Russland Offenbar schützt es seine Atomwaffen in der Arktis mit Hilfe eines Unterwasserüberwachungssystems, für das Technologie aus EU-Ländern und den USA beschafft wurde. Das berichtet das internationale Forschungsprojekt Russian Secrets, an dem die deutschen Medien NDR, WDR und Süddeutsche Zeitung sind beteiligt.
Die Untersuchung stützt sich auf Finanzunterlagen, Gerichtsdokumente und Informationen aus Sicherheitsquellen und zeigt das Ausmaß des Unternehmensnetzwerks, über das russische Geschäftsleute westliche Technologie beschafften. Demnach importierten die russischen Unternehmen mehr als zehn Jahre lang, bis mindestens Herbst 2024, Waren aus zehn europäischen Ländern USAKanada und Japan.

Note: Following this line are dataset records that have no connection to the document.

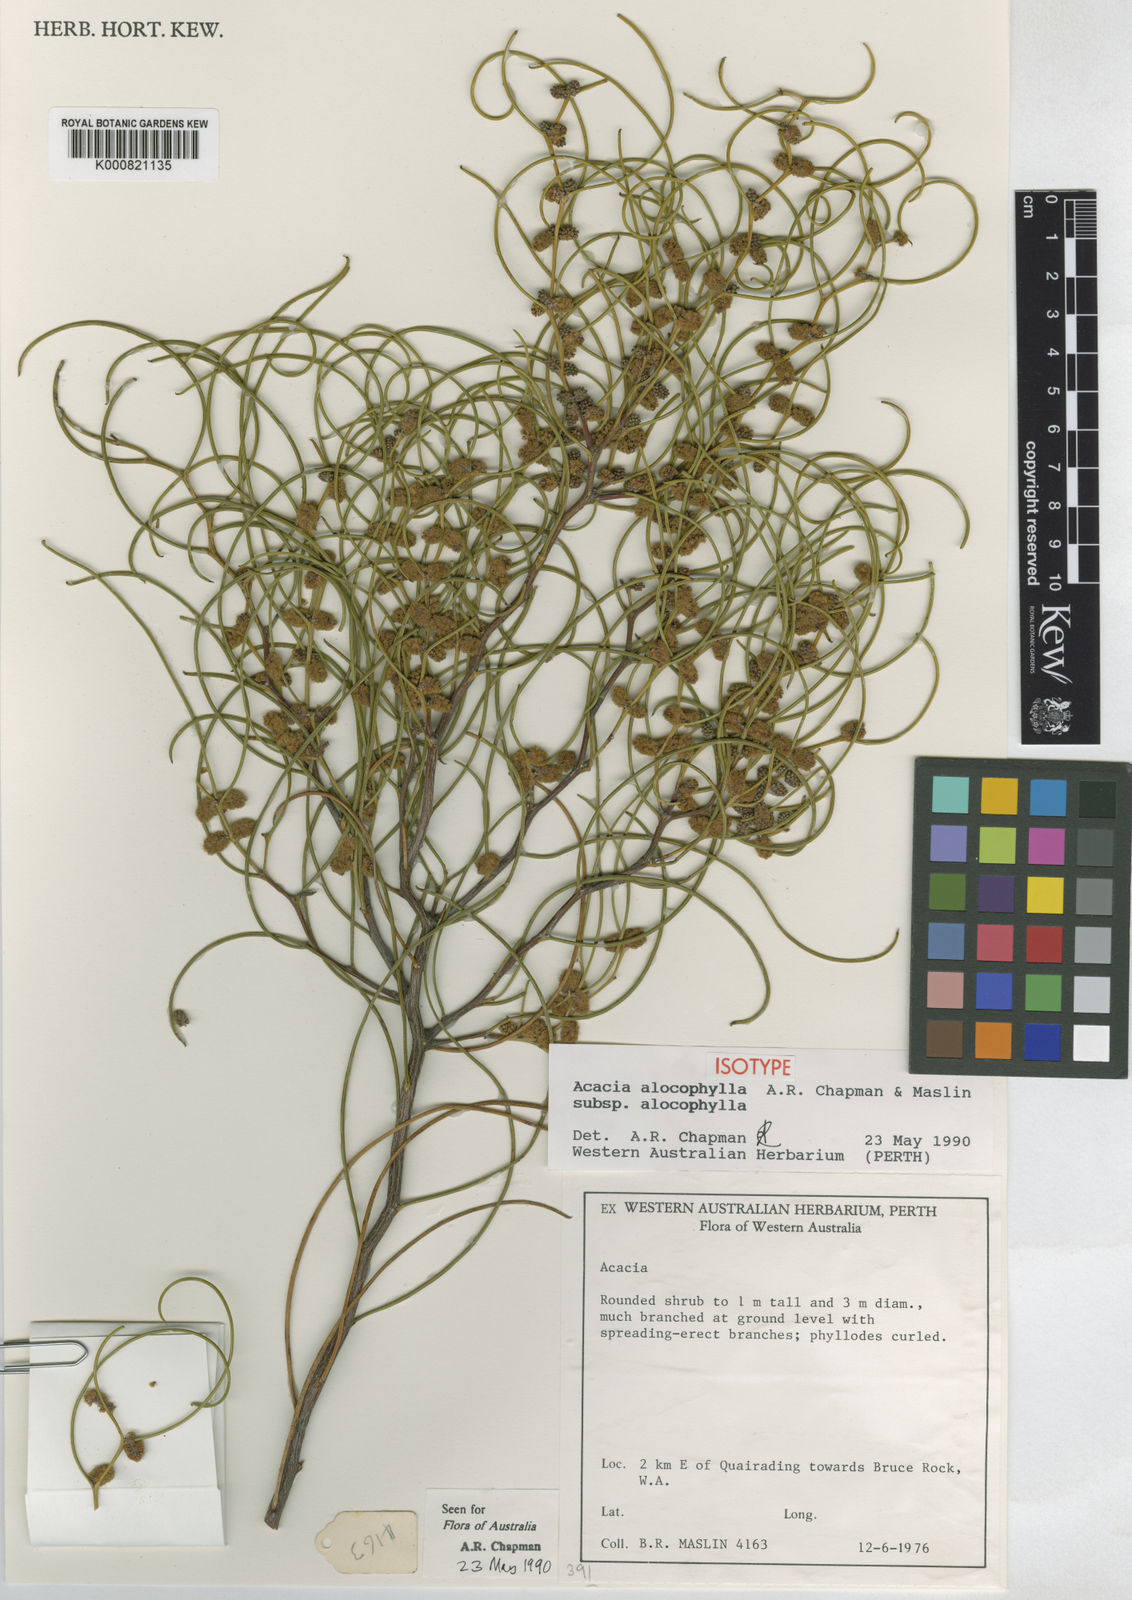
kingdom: Plantae
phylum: Tracheophyta
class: Magnoliopsida
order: Fabales
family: Fabaceae
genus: Acacia
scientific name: Acacia
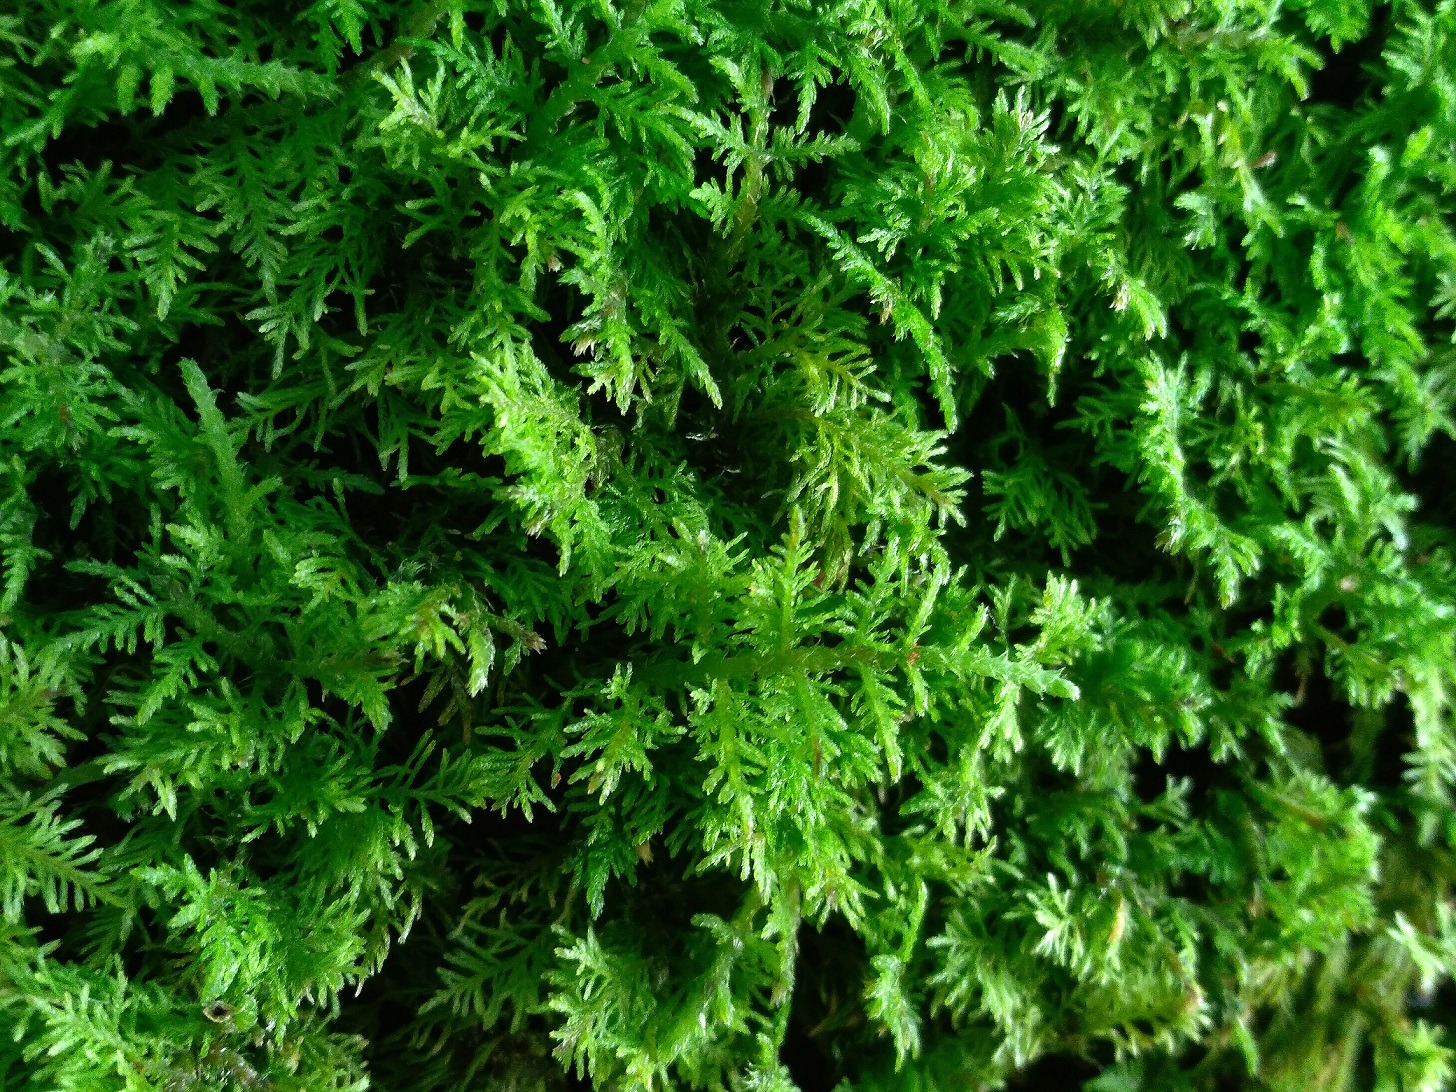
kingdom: Plantae
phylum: Bryophyta
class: Bryopsida
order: Hypnales
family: Thuidiaceae
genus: Thuidium
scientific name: Thuidium delicatulum
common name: Fingrenet bregnemos
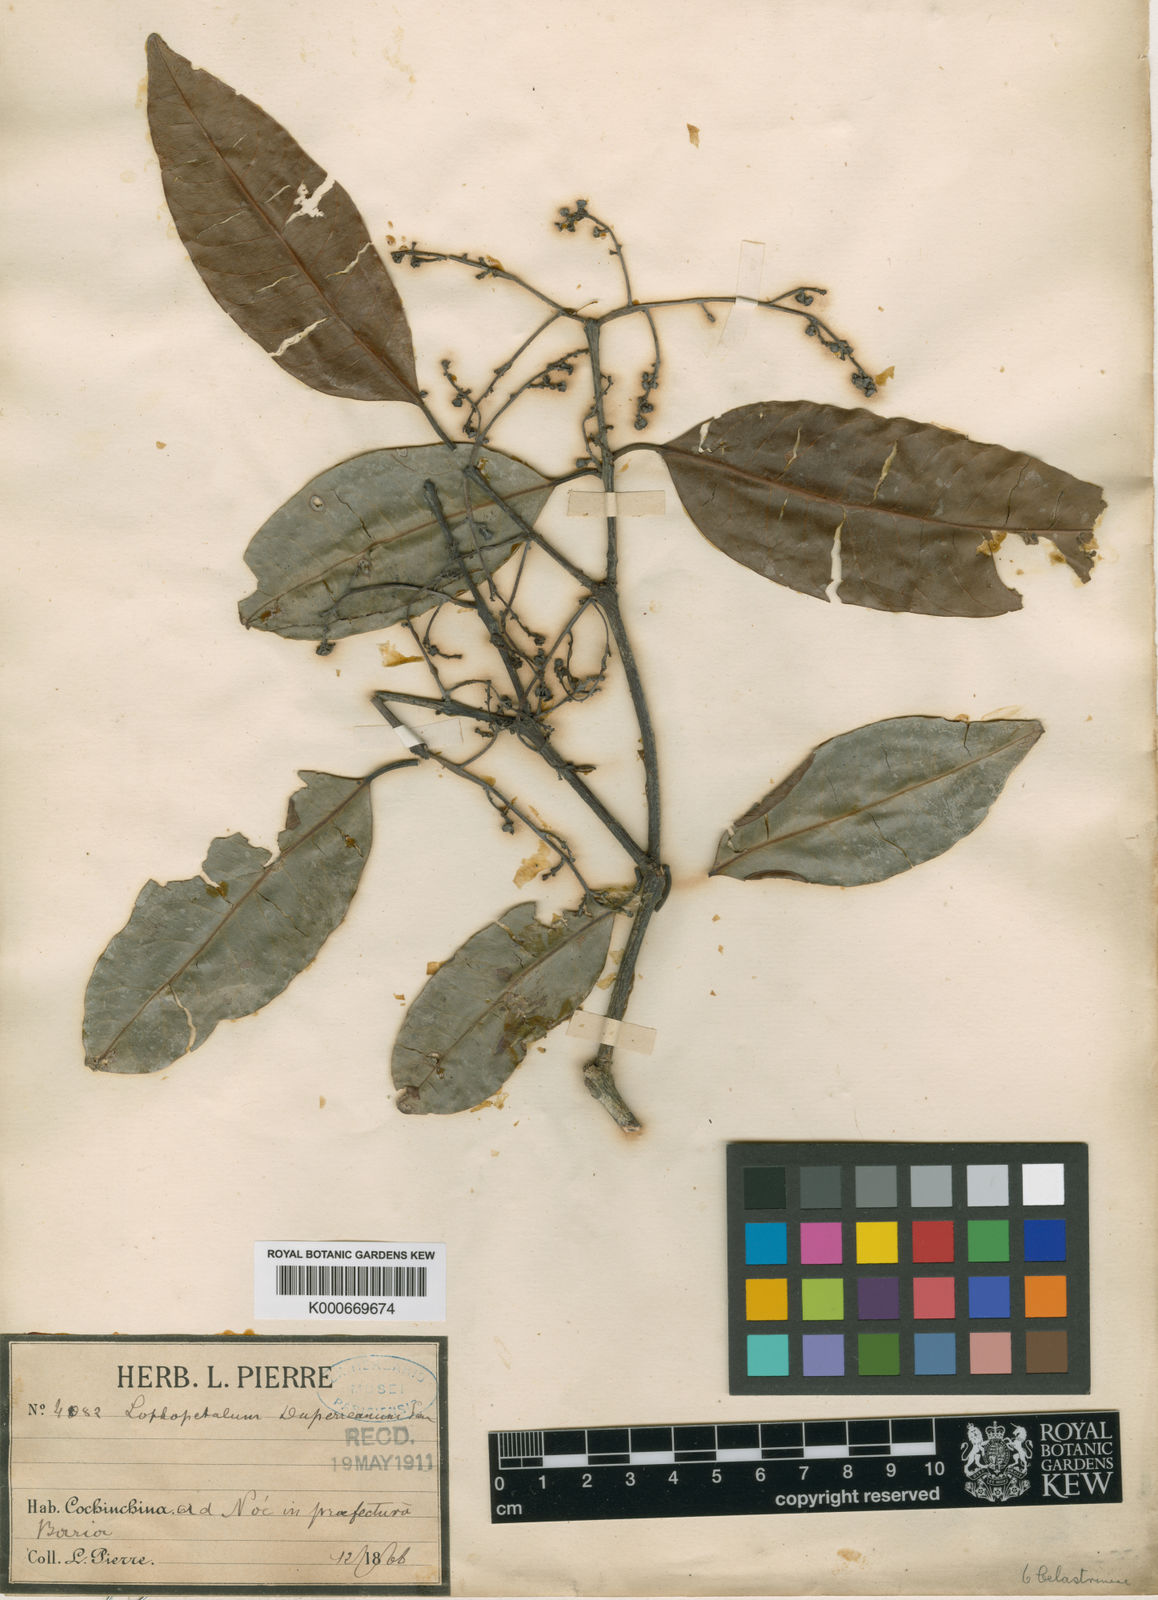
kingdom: Plantae
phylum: Tracheophyta
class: Magnoliopsida
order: Celastrales
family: Celastraceae
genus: Lophopetalum
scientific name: Lophopetalum duperreanum
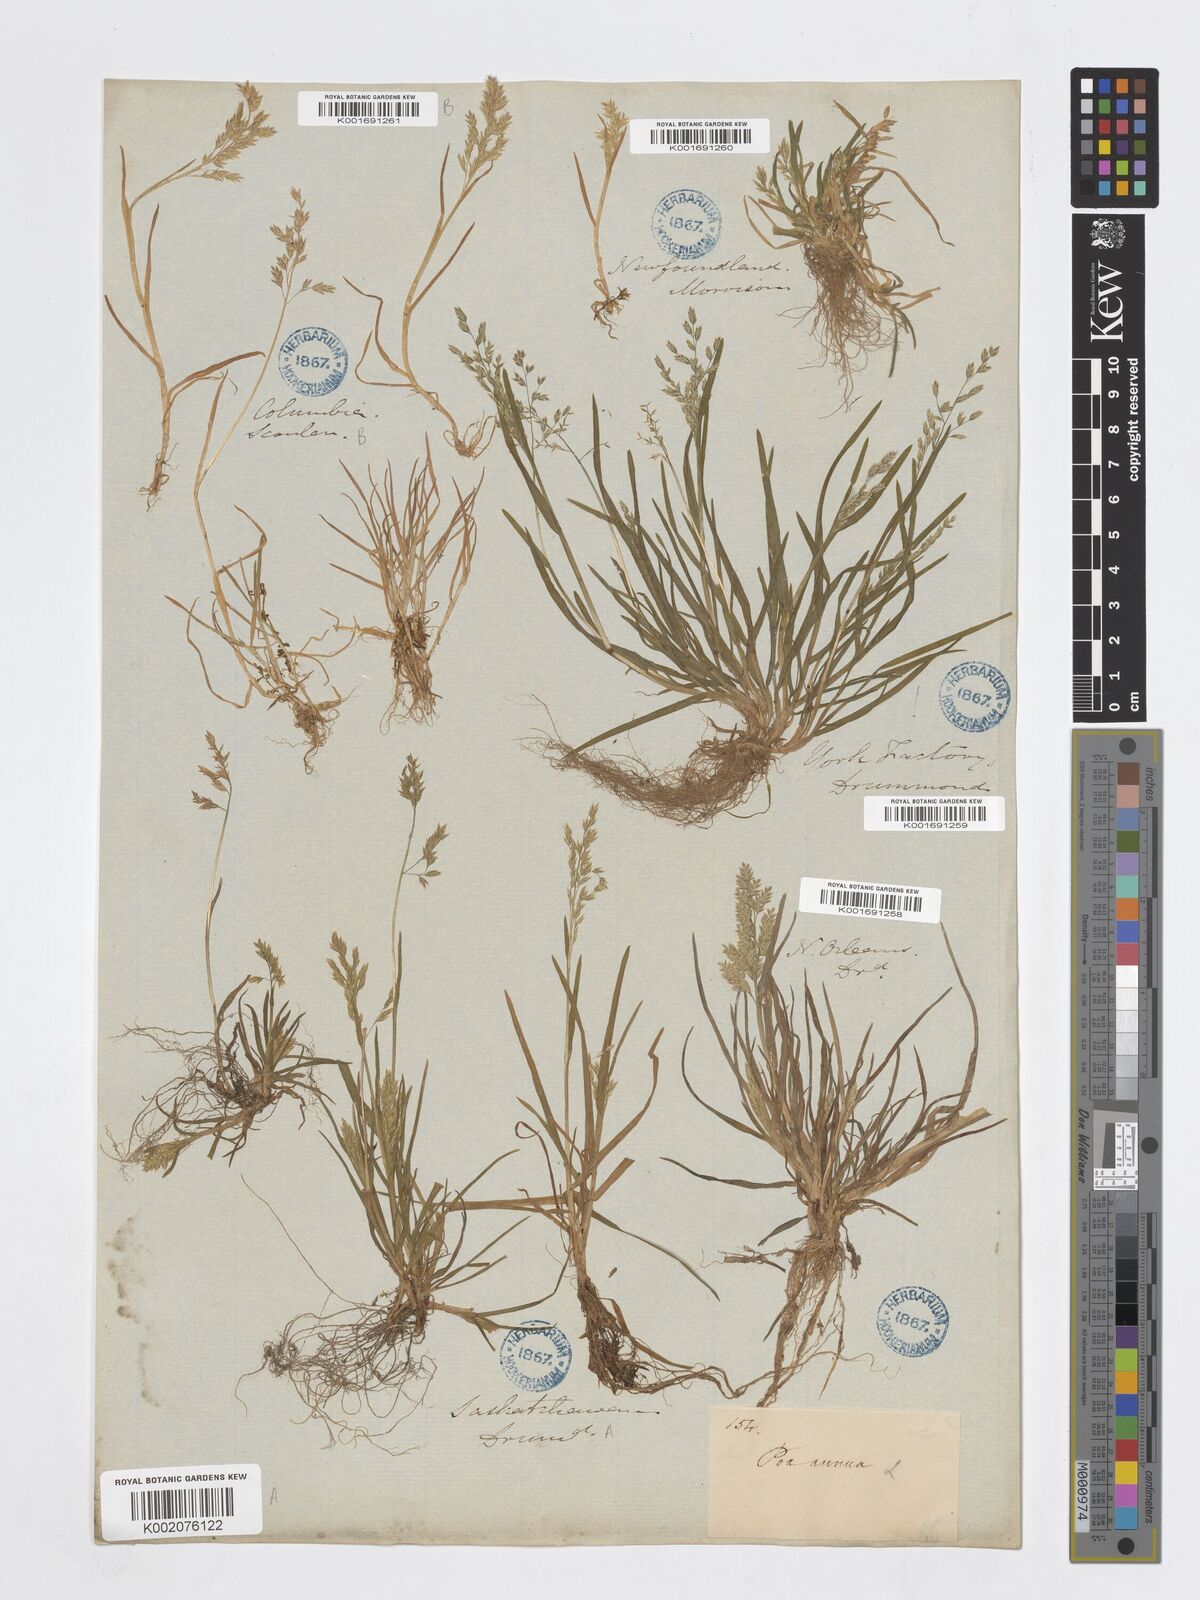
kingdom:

Scouting-System mit dem Projektnamen Harmonie
Den Recherchen zufolge steht das Unternehmen Mostrello Commercial Limited aus Zypern im Zentrum dieses russischen Beschaffungsnetzwerks. Es soll einem Geschäftsmann aus Moskau gehören, der im Bereich Unterwassertechnik tätig ist. Mehrere mit ihm verbundene Unternehmen sollen in der Vergangenheit mehrfach für das russische Militär und russische Geheimdienste gearbeitet haben. Den Untersuchungen zufolge haben Mostrello und mehrere Schwesterunternehmen seit 2013 sensible Unterwassertechnologie- und Forschungsschiffe im Wert von mehr als 50 Millionen US-Dollar erworben.
Den Dokumenten zufolge wurden die gekauften Waren nach Russland verbracht und sollen dort teilweise zum Aufbau eines Aufklärungssystems mit dem Projektnamen Harmonie verwendet worden sein. Dabei soll es sich um ein Unterwassersensorsystem in der Barentssee handeln, das westliche U-Boote und damit das strategisch wichtige russische Atomwaffenarsenal in der Barentssee aufspüren kann Arktis schützen soll. Das Forschungsteam geht davon aus, dass das Harmonie-System offenbar bogenförmig in den Gewässern vor Murmansk, Nowaja Semlja und Alexandraland installiert ist.
Technologiebeschaffung auch in Deutschland
Den Recherchen zufolge sollen das zypriotische Unternehmen und seine Schwesterfirmen Ausrüstung unter anderem vom staatlich kontrollierten Rüstungskonzern Kongsberg in Norwegen gekauft haben. Im Jahr 2014 hat das britische Unternehmen Forum Energy Technologies Ltd. einen Unterwasserroboter vom Typ Mohican bestellt, der in Tiefen von bis zu 3.000 Metern arbeiten kann.
Das Unternehmen soll auch Technologie in Deutschland eingekauft haben. Den Recherchen zufolge erhielten die Norddeutschen Seekabelwerke (NSW) in Nordenham zwischen 2013 und 2019 rund 15 Millionen US-Dollar für Geschäfte mit Mostrello. Darin enthalten war die Lieferung von Telekommunikationskabeln. Darüber hinaus lieferte die Innomar GmbH aus Rostock den Unterlagen zufolge im Jahr 2015 ein leistungsstarkes Sonargerät an Mostrello. Neben Ausrüstung und Kabeln erwarb der russisch-zypriotische Firmenverbund auch mehrere Spezialschiffe, darunter die Aquarius und die Aurelia, von einer Bremer Reederei.
„Russland hat clevere Wege gefunden, unsere Sanktionen zu umgehen“
Der EU hat die Exportregeln für den Handel mit Russland seit 2014 mehrfach ausgeweitet. Seit Beginn des russischen Angriffskrieges in der Ukraine gelten besonders strenge Regeln. Den Recherchen zufolge soll das Mostrello-Netzwerk jedoch auch nach Februar 2022 aus Deutschland beliefert worden sein.
Russland habe „extrem raffinierte und clevere Wege gefunden, unsere Sanktionen zu umgehen“, sagte EU-Sanktionsbeauftragter David O’Sullivan in einem Interview mit dem ARD-Magazin Panorama. „Wir müssen genauso klug und entschlossen daran arbeiten, dies zu verhindern, wie die Russen klug und entschlossen sind, es herbeizuführen“, sagte der EU-Vertreter mit Blick auf die Umgehung von Exportbeschränkungen.